Lejos de pleitear sobre si tal o cual memoria se aproximan “más”
a los hechos, en realidad todos los discursos de la memoria son válidos, lo que
uno debe reconocer es que la memoria no nos dice cómo sucedieron los hechos.
Tan sólo nos trasmiten una emoción fuerte, para generar un impacto agónico que
en ciertos espacios ha consolidado un único relato: El terrorismo
como el significante de todo lo que pasó. Tal relato reduce la violencia a un
hecho vesánico y thanático que aparece en el recuerdo como una fuerza maléfica
casi foránea y que irrumpe desde fuera; con tal relato el oyente se petrifica, se
ve atemorizado por el miedo, un gran miedo. Esa imagen a la larga obnubila los
hechos al grado de identificar sólo terrorismo con el significante “Sendero” (“Sendero
Luminoso”), o con todos los grupos alzados en armas, como es el caso del MRTA. Por
eso la “contrasubversión”, ejercida por las Fuerzas Armadas (FFAA), las Fuerzas
Policiales (FFPP) y los “grupos paramilitares” (GP), queda suspendida o en
muchos casos se circunscribe a actos reactivos “no planificados” o
“excepcionales” (que han sido considerados como “excesos”) y que en el
imaginario del recuerdo se los identifica como una prolongación del terrorismo
que emanaba del PCP-SL y el MRTA.
Identificar sólo “terrorismo” con los “movimientos alzados
en armas” es de larga data durante todo el siglo XX. Al respecto véase el texto
de Walter Laqueur (1982). Lo más pertinente para no acentuar la indeterminación
de la violencia o el Χάος [Caos] sobre
el pasado, sería observar y tomar en consideración lo ya observado en su
momento por Henri Favre, y por muchos otros estudiosos del tema, como Granados
(1999), Gorriti (2008), Roldán (2005), entre otros, hace muchos años:
“Sendero es
un movimiento insurreccional que se
vale del terrorismo dentro del cuadro más general de una lucha popular armada”
[Las negritas son de la edición] (Favre 1986: 46)
Tal juicio, que expresó en su
momento tan reputado antropólogo francés, se contrapone actualmente (sin
intención alguna desde luego) a toda reproducción discursiva sobre la memoria,
y más aún se convertiría en una herejía en los espacios en el que ejerce su
hegemonía el discurso de la memoria en el Perú. A mi juicio lejos de ser sólo
una herejía, tal observación permite (o en todo caso ayuda a) determinar lo
indeterminado que acentúa el discurso de la memoria a través de la exposición
omnipresente de la violencia y el Χάος [Caos].

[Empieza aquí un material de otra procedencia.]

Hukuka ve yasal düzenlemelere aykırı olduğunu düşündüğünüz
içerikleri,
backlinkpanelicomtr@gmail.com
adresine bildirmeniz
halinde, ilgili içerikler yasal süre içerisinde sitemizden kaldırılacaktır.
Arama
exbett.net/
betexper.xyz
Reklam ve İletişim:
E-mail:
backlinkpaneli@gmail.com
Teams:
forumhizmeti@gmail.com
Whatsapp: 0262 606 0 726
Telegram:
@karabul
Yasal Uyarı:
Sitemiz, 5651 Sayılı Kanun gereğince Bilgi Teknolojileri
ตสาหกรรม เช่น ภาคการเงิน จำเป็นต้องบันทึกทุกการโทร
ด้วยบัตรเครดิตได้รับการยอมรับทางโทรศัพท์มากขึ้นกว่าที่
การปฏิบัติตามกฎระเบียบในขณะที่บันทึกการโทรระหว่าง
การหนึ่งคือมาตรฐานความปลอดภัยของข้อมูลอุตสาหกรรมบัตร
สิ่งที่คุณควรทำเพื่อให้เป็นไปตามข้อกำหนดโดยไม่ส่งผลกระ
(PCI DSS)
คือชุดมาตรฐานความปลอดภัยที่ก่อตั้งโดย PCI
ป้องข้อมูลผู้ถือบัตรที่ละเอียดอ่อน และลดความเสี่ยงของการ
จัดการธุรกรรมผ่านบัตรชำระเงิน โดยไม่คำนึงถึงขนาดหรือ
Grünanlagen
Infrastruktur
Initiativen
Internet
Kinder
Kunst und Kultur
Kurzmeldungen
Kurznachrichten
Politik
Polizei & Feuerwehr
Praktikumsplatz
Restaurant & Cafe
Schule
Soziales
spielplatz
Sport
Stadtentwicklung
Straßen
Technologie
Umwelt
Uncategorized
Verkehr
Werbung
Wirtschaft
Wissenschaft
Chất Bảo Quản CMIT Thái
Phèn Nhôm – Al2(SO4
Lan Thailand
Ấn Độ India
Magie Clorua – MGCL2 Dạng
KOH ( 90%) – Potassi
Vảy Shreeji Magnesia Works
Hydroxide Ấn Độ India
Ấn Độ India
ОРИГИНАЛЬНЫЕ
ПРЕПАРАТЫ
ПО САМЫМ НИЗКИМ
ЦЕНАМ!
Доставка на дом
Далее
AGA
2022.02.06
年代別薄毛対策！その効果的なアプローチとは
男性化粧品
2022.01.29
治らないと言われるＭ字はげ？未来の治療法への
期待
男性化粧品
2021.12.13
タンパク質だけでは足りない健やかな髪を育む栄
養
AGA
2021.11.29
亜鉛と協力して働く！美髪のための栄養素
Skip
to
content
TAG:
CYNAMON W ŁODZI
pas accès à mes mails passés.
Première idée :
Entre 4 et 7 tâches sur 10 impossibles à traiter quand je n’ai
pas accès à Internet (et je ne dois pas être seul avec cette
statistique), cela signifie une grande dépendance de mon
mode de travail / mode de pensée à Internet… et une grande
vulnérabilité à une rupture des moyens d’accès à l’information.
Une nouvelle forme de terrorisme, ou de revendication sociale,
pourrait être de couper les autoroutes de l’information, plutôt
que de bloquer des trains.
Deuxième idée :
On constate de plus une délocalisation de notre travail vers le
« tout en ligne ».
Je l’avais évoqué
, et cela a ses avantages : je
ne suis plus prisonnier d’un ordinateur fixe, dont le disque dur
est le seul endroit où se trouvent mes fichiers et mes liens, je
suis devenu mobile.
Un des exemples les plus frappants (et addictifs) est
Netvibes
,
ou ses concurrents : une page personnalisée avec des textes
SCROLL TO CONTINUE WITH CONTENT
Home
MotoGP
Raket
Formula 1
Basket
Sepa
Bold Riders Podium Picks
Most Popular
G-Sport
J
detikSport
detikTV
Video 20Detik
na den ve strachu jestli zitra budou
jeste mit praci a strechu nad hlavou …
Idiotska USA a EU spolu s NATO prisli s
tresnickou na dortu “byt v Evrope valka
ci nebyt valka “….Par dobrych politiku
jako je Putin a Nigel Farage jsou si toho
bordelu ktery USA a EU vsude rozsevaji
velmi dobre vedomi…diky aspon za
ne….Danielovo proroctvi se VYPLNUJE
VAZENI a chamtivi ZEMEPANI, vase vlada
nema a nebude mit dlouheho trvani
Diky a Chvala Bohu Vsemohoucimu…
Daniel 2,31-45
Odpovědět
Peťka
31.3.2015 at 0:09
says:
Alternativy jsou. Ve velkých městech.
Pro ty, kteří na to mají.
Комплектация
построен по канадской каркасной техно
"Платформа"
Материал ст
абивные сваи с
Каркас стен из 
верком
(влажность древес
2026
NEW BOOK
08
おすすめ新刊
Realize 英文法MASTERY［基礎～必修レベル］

Más aún si uno repara en lo
siguiente:
“Decir que
los senderistas son “rebeldes primitivos y fanáticos” es, en buena cuenta,
liberarse de la carga de ansiedad que engendran sus actos. Por extrema que ella
sea, la violencia senderista no es ni gratuita, ni descontrolada, ni
indiscriminada” (Favre 1986: 47)
Pero esa observación que hace el
antropólogo francés se compagina muy bien con una idea que uno actualmente puede
observar, porque es empíricamente constatable a través del discurso, a saber,
lo catártico:
“Descalificar
al adversario negándole toda racionalidad, es un ejercicio catártico, pero no
es el mejor modo de ponerse en condiciones de afrontarlo” (Favre 1986: 47)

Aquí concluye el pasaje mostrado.